During the first half of 2025, identity-based attacks rose by 32% due to credentials stolen by infostealers or hackers plugging in password and email combinations plucked from bulk data breaches, said Amy Hogan-Burney, corporate vice president, customer security and trust at Microsoft.
Such tactics are allowing attackers “from breaking in to signing in,” Hogan-Burney said.
Microsoft said there has been a “rapid rise” in the infostealer use. “Traditionally considered post-exploitation tools, malware families such as Lumma Stealer, RedLine, Vidar, Atomic Stealer and Raccoon Stealer are now increasingly deployed as first-stage payloads,” the computing giant said.
That shift has elevated infostealers into “foundational components of modern access campaigns.” Their rise has driven increased specialization in the cybercrime underground, resulting in hackers that specialize in initial access, brokers who monetize stolen credentials and ransomware groups who buy credentials to extort victims with crypto-locking software.
Microsoft coordinated with the federal government in May to seize Lumma infrastructure – although its operators only needed days to regroup from the police operation (see: Lumma Stealer Malware Resurgence Challenges Global Takedown).
Hackers have responded to increased uptake of obstacles to user impersonation such as multifactor authentication through increasingly sophisticated counter-hacks, Microsoft said.
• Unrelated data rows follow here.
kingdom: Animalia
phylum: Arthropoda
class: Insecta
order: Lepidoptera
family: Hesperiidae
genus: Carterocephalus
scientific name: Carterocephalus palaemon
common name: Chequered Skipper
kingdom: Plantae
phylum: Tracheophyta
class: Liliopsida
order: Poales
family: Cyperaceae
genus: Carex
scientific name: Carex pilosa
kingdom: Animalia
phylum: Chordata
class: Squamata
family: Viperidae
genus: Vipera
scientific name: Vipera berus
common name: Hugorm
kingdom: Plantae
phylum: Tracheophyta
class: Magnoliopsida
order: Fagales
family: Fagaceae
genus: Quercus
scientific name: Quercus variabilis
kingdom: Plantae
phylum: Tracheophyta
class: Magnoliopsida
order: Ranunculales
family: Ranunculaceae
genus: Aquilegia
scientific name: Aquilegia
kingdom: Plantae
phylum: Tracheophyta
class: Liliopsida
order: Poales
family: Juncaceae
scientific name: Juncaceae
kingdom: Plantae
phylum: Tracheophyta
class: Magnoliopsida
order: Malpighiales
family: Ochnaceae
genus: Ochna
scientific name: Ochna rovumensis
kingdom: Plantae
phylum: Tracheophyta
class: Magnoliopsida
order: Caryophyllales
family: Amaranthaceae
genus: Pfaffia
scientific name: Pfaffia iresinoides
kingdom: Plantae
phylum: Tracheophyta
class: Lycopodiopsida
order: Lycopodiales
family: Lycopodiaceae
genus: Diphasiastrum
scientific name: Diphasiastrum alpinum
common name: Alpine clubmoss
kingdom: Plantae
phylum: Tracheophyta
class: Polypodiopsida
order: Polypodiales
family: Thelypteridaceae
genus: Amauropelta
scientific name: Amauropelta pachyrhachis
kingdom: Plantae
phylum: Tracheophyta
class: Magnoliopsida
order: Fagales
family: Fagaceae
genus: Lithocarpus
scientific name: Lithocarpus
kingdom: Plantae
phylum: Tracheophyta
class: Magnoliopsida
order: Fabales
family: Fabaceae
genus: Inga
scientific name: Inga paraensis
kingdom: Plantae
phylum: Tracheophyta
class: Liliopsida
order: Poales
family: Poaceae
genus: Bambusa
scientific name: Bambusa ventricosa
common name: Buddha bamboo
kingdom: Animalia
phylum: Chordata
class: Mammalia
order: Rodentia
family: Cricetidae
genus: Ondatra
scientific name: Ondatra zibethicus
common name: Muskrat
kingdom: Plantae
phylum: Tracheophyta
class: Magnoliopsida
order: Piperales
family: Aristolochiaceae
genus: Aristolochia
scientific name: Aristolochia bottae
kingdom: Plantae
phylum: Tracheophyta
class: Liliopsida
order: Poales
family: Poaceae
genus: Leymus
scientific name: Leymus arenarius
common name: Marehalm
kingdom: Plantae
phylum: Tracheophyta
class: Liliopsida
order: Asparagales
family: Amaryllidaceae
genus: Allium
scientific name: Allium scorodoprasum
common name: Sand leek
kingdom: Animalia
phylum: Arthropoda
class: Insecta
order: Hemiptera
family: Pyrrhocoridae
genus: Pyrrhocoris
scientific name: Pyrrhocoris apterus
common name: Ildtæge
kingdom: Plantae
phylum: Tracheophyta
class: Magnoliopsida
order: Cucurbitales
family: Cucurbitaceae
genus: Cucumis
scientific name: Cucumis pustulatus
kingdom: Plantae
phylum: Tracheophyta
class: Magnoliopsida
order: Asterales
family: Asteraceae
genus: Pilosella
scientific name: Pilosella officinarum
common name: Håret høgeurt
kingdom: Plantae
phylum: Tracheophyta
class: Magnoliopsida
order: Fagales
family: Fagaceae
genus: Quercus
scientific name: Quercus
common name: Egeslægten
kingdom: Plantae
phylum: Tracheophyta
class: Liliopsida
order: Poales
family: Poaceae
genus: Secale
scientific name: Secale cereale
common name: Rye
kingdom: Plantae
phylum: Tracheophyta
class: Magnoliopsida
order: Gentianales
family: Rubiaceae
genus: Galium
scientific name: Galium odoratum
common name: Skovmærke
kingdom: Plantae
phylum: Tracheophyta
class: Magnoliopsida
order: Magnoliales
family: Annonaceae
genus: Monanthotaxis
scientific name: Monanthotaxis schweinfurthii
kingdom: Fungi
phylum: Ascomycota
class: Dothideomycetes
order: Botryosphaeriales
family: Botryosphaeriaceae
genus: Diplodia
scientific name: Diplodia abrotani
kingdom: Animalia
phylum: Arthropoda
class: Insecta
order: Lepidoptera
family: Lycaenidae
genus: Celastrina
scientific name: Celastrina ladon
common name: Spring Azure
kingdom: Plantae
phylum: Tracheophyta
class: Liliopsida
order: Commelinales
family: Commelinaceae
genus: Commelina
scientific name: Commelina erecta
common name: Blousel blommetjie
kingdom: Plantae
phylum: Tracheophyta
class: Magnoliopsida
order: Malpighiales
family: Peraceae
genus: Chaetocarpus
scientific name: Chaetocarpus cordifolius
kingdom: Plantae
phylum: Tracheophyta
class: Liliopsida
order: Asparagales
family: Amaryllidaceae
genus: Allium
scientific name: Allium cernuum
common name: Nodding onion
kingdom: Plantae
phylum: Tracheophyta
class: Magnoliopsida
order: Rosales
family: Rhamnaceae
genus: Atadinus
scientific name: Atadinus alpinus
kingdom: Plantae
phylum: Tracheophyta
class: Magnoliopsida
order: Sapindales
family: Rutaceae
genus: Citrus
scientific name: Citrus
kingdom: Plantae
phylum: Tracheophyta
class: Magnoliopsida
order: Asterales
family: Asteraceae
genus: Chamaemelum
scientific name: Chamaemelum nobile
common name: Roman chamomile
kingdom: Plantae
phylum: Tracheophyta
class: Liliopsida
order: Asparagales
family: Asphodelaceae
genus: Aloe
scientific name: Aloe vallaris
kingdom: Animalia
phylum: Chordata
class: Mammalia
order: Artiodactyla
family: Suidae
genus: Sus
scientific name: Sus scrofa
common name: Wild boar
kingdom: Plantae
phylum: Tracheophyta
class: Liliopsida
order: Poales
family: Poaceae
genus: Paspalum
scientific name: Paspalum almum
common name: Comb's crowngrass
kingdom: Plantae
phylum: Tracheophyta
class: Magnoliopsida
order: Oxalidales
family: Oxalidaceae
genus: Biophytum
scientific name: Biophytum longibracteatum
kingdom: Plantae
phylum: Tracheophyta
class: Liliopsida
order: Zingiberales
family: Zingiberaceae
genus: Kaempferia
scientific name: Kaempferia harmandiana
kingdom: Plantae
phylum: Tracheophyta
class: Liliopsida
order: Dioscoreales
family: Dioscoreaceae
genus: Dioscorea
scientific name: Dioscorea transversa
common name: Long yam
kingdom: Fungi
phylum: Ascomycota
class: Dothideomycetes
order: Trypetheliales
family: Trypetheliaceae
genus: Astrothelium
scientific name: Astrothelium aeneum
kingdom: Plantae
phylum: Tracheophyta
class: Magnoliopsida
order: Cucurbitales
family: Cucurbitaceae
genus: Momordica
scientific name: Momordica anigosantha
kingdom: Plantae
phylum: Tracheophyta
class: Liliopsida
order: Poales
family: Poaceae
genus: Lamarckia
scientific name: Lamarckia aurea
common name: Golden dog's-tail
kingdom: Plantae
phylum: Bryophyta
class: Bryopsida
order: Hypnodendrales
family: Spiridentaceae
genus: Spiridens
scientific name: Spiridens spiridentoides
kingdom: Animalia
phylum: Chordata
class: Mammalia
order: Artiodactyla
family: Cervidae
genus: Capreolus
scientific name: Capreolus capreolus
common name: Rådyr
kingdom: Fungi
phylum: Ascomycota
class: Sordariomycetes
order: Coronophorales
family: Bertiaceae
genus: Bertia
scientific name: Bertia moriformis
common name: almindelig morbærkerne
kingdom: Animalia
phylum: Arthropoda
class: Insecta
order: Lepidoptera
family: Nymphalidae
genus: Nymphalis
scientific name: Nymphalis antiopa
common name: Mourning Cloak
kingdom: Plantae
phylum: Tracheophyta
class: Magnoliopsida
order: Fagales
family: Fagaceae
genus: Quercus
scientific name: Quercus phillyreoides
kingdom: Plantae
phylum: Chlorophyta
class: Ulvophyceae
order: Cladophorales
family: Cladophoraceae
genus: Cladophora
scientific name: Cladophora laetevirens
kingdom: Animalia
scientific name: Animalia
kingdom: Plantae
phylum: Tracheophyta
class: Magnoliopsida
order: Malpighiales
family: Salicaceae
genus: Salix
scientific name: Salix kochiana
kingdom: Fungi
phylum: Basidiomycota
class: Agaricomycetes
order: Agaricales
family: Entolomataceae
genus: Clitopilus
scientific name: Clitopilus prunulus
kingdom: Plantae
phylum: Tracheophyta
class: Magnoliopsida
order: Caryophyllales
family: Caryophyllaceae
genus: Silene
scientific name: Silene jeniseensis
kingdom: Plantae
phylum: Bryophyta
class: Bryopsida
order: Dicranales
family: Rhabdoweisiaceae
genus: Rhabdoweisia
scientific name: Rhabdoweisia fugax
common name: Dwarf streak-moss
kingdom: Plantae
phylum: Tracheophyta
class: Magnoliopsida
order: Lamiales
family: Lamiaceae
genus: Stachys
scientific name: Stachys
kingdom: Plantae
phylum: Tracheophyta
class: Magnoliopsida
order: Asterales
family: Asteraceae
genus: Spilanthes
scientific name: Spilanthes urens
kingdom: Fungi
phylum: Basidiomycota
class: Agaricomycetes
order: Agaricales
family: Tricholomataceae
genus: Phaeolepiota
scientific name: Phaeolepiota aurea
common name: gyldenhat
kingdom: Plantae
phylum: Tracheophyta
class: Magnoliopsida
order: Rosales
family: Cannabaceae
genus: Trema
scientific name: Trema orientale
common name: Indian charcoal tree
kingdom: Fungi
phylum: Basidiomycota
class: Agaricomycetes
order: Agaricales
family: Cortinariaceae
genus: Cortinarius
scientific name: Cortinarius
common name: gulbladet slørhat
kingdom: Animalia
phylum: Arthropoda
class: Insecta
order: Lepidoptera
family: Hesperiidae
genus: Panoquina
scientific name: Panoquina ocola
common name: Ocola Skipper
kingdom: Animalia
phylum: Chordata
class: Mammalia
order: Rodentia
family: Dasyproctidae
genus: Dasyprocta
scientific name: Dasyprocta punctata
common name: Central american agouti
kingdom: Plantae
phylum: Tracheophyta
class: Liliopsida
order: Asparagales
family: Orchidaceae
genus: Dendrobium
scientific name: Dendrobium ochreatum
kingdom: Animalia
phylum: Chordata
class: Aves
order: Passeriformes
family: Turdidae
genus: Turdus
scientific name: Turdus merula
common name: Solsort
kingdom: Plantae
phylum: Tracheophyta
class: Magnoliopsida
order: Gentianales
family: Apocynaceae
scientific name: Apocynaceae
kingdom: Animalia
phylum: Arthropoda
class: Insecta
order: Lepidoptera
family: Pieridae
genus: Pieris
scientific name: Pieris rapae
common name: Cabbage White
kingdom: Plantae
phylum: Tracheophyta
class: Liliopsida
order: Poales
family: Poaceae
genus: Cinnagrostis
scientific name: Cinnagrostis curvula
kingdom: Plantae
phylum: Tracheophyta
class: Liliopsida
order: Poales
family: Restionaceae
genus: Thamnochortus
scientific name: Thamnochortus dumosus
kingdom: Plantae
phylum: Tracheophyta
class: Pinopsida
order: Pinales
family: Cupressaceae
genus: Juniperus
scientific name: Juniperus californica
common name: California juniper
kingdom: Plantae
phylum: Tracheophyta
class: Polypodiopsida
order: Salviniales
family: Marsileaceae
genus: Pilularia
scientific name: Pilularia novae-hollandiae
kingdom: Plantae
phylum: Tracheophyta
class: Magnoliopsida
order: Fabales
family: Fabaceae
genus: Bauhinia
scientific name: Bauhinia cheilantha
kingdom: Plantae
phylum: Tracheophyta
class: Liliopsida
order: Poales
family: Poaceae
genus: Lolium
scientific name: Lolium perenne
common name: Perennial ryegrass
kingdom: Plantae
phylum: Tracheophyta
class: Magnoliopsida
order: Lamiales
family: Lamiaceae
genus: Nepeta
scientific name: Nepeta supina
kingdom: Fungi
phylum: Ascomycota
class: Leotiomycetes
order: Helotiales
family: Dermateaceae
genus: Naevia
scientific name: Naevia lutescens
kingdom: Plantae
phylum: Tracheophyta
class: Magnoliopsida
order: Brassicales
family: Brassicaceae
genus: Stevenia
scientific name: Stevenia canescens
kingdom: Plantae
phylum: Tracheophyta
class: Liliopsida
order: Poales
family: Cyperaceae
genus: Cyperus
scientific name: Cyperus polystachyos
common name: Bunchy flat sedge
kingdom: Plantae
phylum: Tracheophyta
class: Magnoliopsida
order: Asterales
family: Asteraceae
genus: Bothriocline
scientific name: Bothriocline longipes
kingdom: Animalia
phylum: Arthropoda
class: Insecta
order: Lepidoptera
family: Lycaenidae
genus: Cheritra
One new target of cybercrime are the secret stores that protect data such as tokens, API keys and certificates.
Hackers use social engineering techniques to sidestep multifactor authentication such as unleashing an email bombing run, in which attackers flood a victim’s inbox with unwanted subscription emails. Hackers this year have turned email bombing into precursor for a social engineering attack in which they impersonate IT support staff available to fix the overrun inbox.
This year has also seen the explosion of ClickFix attacks, attacks in which users are goaded into copying and pasting code into their systems under the guise of resolving a tech issue (see: Fresh Phishing Kit Innovation: Automated ClickFix Attacks).
Despite these innovations, Microsoft said the solution to the overwhelming majority of identity compromise attacks is simple: Multifactor authentication. MFA can stop more than 99% of identity hacks, the computing giant said.